Starting with the line that contains "left knee: (82, 198, -1)", copy every remaining line of the data below exactly, the last one included.

DATA SHOWN: Begin

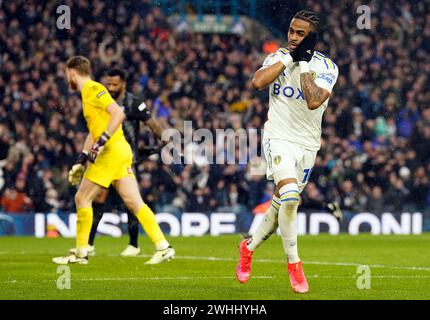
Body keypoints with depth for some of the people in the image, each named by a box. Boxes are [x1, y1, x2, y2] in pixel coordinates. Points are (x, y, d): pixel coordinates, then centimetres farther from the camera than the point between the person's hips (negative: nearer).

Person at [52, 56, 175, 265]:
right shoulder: (87, 92, 22)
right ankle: (163, 247, -5)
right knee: (134, 203, 2)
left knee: (82, 198, -1)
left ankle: (81, 253, 3)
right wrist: (81, 160, 25)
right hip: (121, 152, 9)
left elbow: (118, 114, -20)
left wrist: (101, 141, -23)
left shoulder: (93, 89, -8)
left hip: (113, 151, -9)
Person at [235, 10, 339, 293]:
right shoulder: (279, 57, 1)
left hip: (307, 145, 2)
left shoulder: (326, 67, -5)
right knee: (290, 197, -23)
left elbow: (314, 101, -22)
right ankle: (294, 265, -10)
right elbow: (258, 82, -18)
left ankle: (249, 247, 36)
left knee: (283, 204, 10)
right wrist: (288, 58, -16)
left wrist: (303, 63, -19)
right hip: (279, 139, -2)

DATA SHOWN: End

TASK RESPONSE -
left knee: (82, 198, -1)
left ankle: (81, 253, 3)
right wrist: (81, 160, 25)
right hip: (121, 152, 9)
left elbow: (118, 114, -20)
left wrist: (101, 141, -23)
left shoulder: (93, 89, -8)
left hip: (113, 151, -9)
Person at [235, 10, 339, 293]:
right shoulder: (279, 57, 1)
left hip: (307, 145, 2)
left shoulder: (326, 67, -5)
right knee: (290, 197, -23)
left elbow: (314, 101, -22)
right ankle: (294, 265, -10)
right elbow: (258, 82, -18)
left ankle: (249, 247, 36)
left knee: (283, 204, 10)
right wrist: (288, 58, -16)
left wrist: (303, 63, -19)
right hip: (279, 139, -2)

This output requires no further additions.